A Pilot Evaluation of Open-Weight Large Language Models for Screening RNA-seq Metadata in Public Databases
Journal:
bioRxiv
Published Date:
May 5, 2026
Abstract
Although the Gene Expression Omnibus and other public repositories are expanding rapidly, curation across these databases has not kept pace. Data reuse is often hindered by unstandardized metadata comprising unstructured text. To address this, we developed a workflow that combines retrieval via application programming interfaces with semantic filtering using large language models (LLMs) to support metadata screening as an initial step in broader curation workflows. As a focused pilot evaluation, we benchmarked multiple LLMs using metadata from 150 candidate Arabidopsis RNA-seq projects to classify projects containing exogenous ABA-treated samples and matched untreated controls.

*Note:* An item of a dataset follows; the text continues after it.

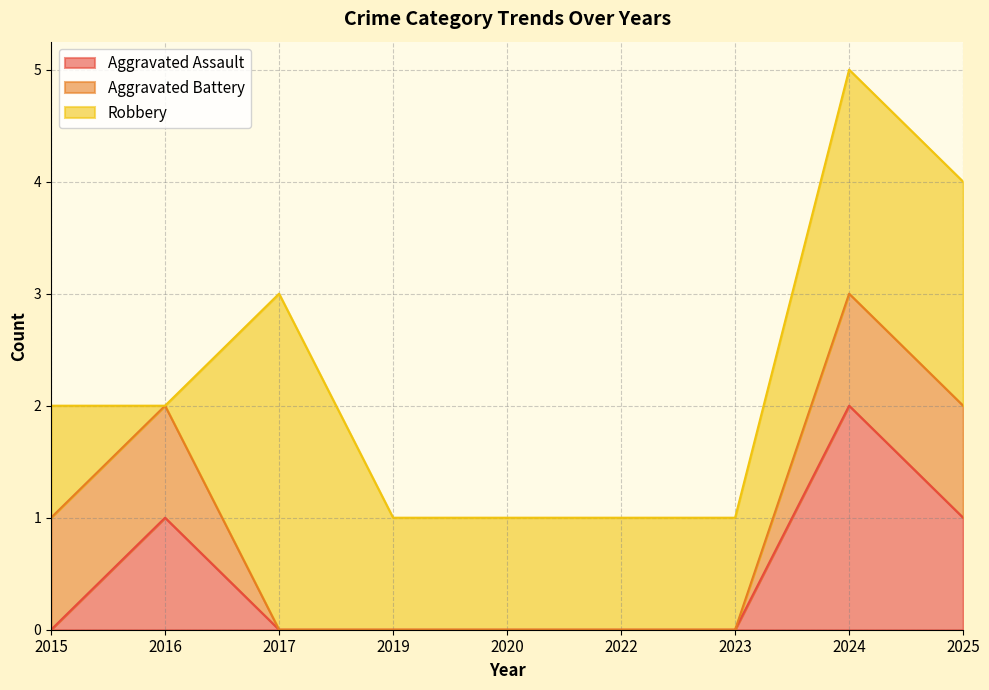

True or false: Aggravated Battery and Aggravated Assault intersect in this chart.

False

Simple keyword searches yielded many false positives (F1=0.59); classification using LLMs significantly improved performance. Several open-weight models achieved near-perfect classification performance in this defined task (F1>0.98), comparable to that of closed models. We also found that, for some high-performing models, self-reported confidence scores may help identify high-confidence cases that can be prioritized for automated processing. These results suggest that open-weight LLMs can support scalable metadata screening in local environments as an initial step in broader curation workflows, providing a foundation for accelerating public dataset reuse.